For myself, I am content that the mountains have, while climbing, walking and living among them, powerfully influenced my life. Ever since I first visited Switzerland as a child of ten, I have looked forward to the next time: to re-visit some favourite crags, or to climb mountains further afield; to explore whenever – and in whatever mountain regions – opportunity has offered me a window. Now, I treasure my store of memories, surprisingly perhaps, are climbs on which my companions and I did not get to the top.
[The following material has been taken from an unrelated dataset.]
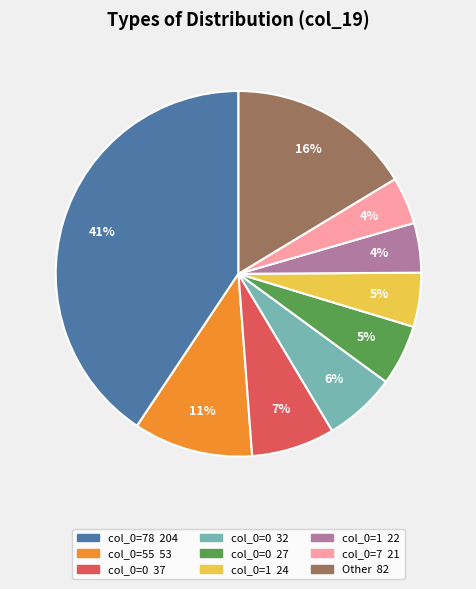

Is there a majority slice in this chart?

No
So much for the passion which holds mountaineers in its thrall. But what about a host of other people who do not climb and may have scant knowledge of the mountains, yet who derive pleasure and inspiration from climbing exploits? I have been impressed by this enthusiasm ‘at second hand’, which is shared by a very wide public. It creates a strong demand for mountaineering stories, through every form of communication. There is, of course, the element of thrill for a sensation-hungry public. Many people, especially when they are young, choose their heroes and heroines from among the daring men and women who take risks in one way of another, in peace as well as in war. Tales of such exploits help to relieve the drabness and monotony of many peoples’ lives. If climbing is likened to a drug for a climber, it can be no less palliative against boredom for a wide range of people.
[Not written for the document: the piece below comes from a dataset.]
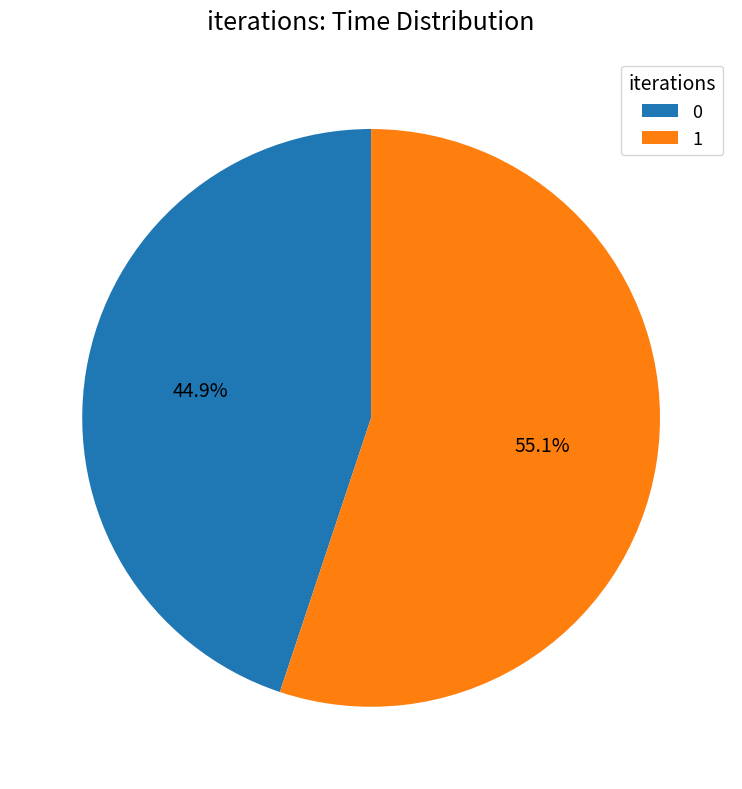

To the nearest percent, what percentage of the pie is 1?

55%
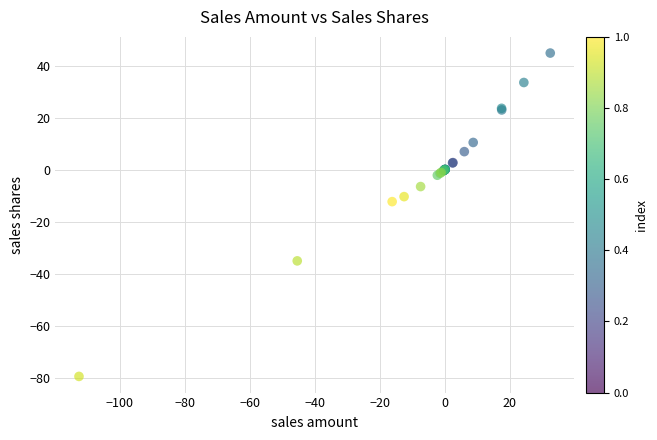

What Y value in the scatter plot is closest to -17?

-12.2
But there is something else in human nature which responds to pastimes involving dangers, some of which incur serious injuries and death. We may not fully understand what prompts some people to test themselves while sailing the seven seas, or undertaking arduous and hazardous journeys upon, above or beneath the surface of the earth, or to seek out nature’s secrets in remote corners of the globe. It matters not whether the journey is undertaken for some useful purpose; or whether, in the words of a well-known French mountain guide, it is to attempt ‘La Conquete de l’Inutile’. But we do know that such enterprises elicit applause from people everywhere, in a world which is divided on many issues and conditioned by material values.